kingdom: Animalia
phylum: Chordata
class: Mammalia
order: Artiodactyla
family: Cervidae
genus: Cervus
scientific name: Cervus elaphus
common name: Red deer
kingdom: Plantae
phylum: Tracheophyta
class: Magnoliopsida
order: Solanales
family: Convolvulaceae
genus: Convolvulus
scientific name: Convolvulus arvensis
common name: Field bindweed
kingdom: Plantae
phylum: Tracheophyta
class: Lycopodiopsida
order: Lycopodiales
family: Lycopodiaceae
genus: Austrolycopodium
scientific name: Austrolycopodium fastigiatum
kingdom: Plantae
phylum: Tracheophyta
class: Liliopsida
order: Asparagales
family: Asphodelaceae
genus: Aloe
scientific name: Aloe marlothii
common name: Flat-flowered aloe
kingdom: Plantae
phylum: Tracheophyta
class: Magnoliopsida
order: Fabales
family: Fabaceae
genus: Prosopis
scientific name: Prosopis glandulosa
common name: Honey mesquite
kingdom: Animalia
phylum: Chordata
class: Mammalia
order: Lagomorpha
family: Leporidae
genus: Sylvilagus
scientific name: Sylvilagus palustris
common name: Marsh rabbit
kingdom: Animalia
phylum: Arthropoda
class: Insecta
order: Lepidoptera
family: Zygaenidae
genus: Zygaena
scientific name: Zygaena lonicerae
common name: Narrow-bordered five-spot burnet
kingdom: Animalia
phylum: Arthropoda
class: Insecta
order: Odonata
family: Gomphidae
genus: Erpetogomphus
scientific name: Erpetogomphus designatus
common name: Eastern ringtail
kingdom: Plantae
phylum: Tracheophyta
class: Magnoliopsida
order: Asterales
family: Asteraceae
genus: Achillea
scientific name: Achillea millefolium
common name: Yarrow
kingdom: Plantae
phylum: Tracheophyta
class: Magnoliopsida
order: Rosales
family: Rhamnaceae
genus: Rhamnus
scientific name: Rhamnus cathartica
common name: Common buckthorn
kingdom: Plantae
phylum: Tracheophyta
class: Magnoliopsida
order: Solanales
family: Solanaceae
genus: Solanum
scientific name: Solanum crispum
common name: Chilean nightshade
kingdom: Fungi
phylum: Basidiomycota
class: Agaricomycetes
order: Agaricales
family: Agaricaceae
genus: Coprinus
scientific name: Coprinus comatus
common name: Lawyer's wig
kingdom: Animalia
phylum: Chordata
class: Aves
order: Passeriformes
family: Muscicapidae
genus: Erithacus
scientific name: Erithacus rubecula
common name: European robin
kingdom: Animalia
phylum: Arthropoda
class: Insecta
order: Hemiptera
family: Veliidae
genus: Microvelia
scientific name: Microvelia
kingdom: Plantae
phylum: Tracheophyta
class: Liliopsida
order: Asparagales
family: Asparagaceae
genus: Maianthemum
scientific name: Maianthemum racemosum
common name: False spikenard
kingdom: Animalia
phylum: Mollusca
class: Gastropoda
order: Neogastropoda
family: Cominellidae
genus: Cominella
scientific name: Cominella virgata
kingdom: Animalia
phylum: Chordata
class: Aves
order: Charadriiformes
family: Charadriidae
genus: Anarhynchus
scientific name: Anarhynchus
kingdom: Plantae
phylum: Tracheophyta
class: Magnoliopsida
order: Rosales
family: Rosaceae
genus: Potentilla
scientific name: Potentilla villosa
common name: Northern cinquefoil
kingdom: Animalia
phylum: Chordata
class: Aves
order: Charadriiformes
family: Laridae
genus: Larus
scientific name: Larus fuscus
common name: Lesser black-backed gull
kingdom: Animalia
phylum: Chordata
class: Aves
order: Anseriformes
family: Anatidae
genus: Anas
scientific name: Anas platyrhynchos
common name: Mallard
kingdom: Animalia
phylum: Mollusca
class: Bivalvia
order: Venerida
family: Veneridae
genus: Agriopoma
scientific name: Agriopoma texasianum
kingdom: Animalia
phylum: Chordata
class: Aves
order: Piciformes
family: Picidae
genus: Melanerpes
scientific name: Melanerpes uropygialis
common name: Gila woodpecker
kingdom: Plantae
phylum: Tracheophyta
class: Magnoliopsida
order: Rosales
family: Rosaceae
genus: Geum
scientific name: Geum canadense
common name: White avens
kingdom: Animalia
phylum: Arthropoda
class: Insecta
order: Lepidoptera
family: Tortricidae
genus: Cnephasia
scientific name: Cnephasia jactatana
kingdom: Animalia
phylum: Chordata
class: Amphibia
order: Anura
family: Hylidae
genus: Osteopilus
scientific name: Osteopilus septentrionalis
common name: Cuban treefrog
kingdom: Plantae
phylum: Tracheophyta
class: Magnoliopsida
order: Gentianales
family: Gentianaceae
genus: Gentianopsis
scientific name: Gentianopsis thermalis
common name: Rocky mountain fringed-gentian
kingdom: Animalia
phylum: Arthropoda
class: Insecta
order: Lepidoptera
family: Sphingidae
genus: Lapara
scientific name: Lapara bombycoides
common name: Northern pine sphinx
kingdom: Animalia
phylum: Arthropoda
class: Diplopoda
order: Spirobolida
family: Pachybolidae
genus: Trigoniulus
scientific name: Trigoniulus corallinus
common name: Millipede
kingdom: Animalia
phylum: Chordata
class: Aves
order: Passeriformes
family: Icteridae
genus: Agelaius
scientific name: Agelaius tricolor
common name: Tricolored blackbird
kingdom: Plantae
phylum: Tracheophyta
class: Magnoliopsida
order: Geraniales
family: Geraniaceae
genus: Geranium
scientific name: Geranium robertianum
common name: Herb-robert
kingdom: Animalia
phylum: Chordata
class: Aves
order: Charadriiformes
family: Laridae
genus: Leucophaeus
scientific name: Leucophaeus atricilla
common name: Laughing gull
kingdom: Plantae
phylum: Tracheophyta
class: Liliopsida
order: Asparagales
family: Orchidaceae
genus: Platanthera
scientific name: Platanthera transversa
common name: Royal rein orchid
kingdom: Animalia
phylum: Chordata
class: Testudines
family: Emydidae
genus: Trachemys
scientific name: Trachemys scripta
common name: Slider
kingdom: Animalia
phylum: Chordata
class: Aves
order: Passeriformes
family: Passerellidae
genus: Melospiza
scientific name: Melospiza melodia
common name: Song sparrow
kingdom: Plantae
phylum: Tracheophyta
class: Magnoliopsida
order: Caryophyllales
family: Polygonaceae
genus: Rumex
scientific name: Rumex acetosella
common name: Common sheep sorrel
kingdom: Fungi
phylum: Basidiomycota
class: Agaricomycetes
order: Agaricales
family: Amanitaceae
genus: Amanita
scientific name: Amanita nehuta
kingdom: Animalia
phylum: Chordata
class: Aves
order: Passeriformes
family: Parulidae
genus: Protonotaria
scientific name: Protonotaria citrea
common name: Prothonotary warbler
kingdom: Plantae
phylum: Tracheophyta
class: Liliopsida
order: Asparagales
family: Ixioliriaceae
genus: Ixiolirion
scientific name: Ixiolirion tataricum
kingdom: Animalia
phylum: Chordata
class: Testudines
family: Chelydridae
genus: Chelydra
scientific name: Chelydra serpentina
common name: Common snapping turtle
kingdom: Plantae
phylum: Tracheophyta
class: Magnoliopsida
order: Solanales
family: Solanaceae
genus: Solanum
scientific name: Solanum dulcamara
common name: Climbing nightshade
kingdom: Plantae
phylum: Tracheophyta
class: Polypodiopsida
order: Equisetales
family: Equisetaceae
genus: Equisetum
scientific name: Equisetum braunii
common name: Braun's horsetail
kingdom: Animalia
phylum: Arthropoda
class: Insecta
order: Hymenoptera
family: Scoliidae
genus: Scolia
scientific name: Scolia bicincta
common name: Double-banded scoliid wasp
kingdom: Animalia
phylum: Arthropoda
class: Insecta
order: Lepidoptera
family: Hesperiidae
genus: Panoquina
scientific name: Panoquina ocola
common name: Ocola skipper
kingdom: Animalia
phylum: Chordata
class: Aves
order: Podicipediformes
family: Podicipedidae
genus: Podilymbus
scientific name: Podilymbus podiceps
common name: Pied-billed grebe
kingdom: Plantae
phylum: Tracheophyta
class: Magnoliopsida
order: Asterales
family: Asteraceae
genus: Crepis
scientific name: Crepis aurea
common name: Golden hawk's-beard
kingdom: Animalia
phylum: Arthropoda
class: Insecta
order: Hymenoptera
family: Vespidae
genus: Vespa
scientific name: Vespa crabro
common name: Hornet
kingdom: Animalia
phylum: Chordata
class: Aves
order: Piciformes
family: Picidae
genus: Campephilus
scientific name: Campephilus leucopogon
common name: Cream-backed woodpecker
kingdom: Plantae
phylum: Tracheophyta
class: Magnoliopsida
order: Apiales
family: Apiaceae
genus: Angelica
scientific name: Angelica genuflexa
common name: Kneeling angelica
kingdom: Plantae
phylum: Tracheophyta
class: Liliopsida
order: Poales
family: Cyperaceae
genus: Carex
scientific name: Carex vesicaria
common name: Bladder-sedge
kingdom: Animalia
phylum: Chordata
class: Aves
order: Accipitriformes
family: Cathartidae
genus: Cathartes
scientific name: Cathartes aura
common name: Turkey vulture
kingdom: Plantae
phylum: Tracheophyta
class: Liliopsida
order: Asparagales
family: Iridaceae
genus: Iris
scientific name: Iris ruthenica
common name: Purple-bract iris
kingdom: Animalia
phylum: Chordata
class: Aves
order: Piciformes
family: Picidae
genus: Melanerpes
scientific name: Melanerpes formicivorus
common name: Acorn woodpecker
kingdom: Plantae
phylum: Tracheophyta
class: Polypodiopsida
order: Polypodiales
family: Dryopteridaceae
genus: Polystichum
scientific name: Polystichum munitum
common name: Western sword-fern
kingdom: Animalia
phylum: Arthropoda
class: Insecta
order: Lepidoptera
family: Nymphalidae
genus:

→ **WHAT NEEDS TO BE DONE**
Reproduce the lines of the entries above between the line containing "family: Equisetaceae" and the line containing "scientific name: Campephilus leucopogon", inclusive, character for character.

→ **PROBLEM SOLUTION**
family: Equisetaceae
genus: Equisetum
scientific name: Equisetum braunii
common name: Braun's horsetail
kingdom: Animalia
phylum: Arthropoda
class: Insecta
order: Hymenoptera
family: Scoliidae
genus: Scolia
scientific name: Scolia bicincta
common name: Double-banded scoliid wasp
kingdom: Animalia
phylum: Arthropoda
class: Insecta
order: Lepidoptera
family: Hesperiidae
genus: Panoquina
scientific name: Panoquina ocola
common name: Ocola skipper
kingdom: Animalia
phylum: Chordata
class: Aves
order: Podicipediformes
family: Podicipedidae
genus: Podilymbus
scientific name: Podilymbus podiceps
common name: Pied-billed grebe
kingdom: Plantae
phylum: Tracheophyta
class: Magnoliopsida
order: Asterales
family: Asteraceae
genus: Crepis
scientific name: Crepis aurea
common name: Golden hawk's-beard
kingdom: Animalia
phylum: Arthropoda
class: Insecta
order: Hymenoptera
family: Vespidae
genus: Vespa
scientific name: Vespa crabro
common name: Hornet
kingdom: Animalia
phylum: Chordata
class: Aves
order: Piciformes
family: Picidae
genus: Campephilus
scientific name: Campephilus leucopogon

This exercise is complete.